Passage provided:
____

More young women in the United Kingdom are dying from inhalant drug abuse, chasing a "legal high" that is quick and dirty.

Candy-Marie Ward, 29, died of cardiac arrest induced by inhalation of a volatile substance: butane, a common lighter fluid. For several years, the young mother of a teenage son had used the substance to get high, even buying butane from local shops on credit, her mother Sharon Stevens, told reporters.

The abuse of "volatile substances" such as gases, glues, and aerosols has remained fairly steady since the late 1980s in the United Kingdom, killing some 40 people every year. However, the trend has shifted away from teenage boys in recent years as more young women try inhalants and become addicted.

The non-profit group Re-Solv, whose mission is to spread awareness of volatile substance abuse, released a research report this month detailing mortalities from volatile substance abuse from 1983 to 2007. Among key findings, 82 percent of women abusing such inhalants were single, divorced, or widowed. And among married people who died from inhalant abuse, a higher proportion were women, at 27 percent versus 16 percent for men.

"It would appear that [volatile substance abuse] deaths are still far more common in males than females, that currently gas fuels are associated with the majority of deaths, that the age of death is on the increase but that the total number of deaths associated with volatile substance abuse have declined since 1992," the report authors wrote.

"Nevertheless there are some routinely collected data that have not thus far been fully exploited within our reports including time of death, day of death, whether 'sniffing' alone or with others ..and marital status."

Although the increase in inhalant abuse among young women may be slowing, experts said data from the past 25 years shows a rising age level for such drug abuse.

"We need to keep a very close eye on this problem, but we cannot do this if we cannot monitor fluctuations in yearly figures," said Stephen Ream, director of Re-Solv. "New types of volatile substance could suddenly appear, for example, and without proper monitoring we would miss the impact they were having on young people — until it was far too late."

John Ramsey, an analytical toxicologist at St. George's University in London, has been monitoring addition to volatile substances since the 1980s, when deaths peaked among a different demographic.

"In the early 1990s, we showed deaths involving mostly youngsters had reached a peak of more than 150 a year," he said.

A subsequent decrease in deaths from volatile substance abuse since then may be attributable to a campaign from the Department of Health, which placed public service advertisements in women's magazines and distributed pamphlets in doctor's offices. Mortalities from inhalant abuse fell to approximately 50 or so per year, a rate that has remained stagnant since then.

Public health advocates in the U.K. are urging lawmakers to restrict sales of butane in supermarkets and shops.

____

Data extract:

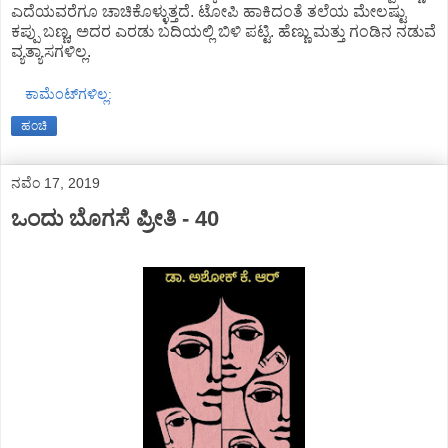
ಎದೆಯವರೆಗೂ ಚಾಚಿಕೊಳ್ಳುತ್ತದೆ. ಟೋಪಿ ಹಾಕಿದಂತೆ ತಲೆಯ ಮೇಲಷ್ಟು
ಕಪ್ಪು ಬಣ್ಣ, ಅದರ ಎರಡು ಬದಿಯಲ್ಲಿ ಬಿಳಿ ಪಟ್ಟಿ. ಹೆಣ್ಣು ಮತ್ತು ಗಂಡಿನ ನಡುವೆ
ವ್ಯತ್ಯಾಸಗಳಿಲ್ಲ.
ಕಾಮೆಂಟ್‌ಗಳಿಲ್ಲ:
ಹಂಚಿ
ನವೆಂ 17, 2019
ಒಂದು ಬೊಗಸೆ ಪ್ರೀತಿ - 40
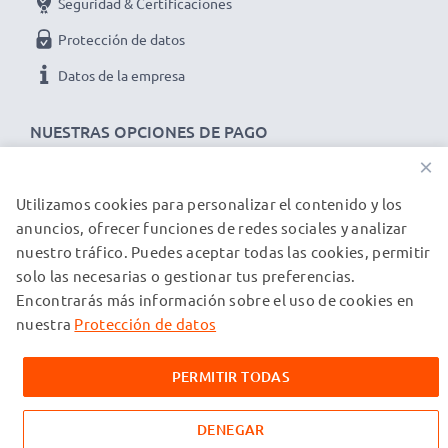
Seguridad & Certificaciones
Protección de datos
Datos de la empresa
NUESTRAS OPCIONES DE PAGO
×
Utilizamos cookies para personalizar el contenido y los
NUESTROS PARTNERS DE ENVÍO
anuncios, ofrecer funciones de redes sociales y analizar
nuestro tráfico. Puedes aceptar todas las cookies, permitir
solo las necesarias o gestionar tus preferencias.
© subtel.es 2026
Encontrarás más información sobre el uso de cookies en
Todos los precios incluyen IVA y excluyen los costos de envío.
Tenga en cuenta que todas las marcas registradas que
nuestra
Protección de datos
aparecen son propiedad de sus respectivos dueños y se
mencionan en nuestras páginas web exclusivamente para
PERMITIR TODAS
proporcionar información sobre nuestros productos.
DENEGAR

____

Assignment:
Can you edit the part of the inhalant abuse article that opens with the words "Although the increase" and closes with "such drug abuse.", changing "experts" to "researchers"? This data comes from a different source than the article.

Task output:
Although the increase in inhalant abuse among young women may be slowing, researchers said data from the past 25 years shows a rising age level for such drug abuse.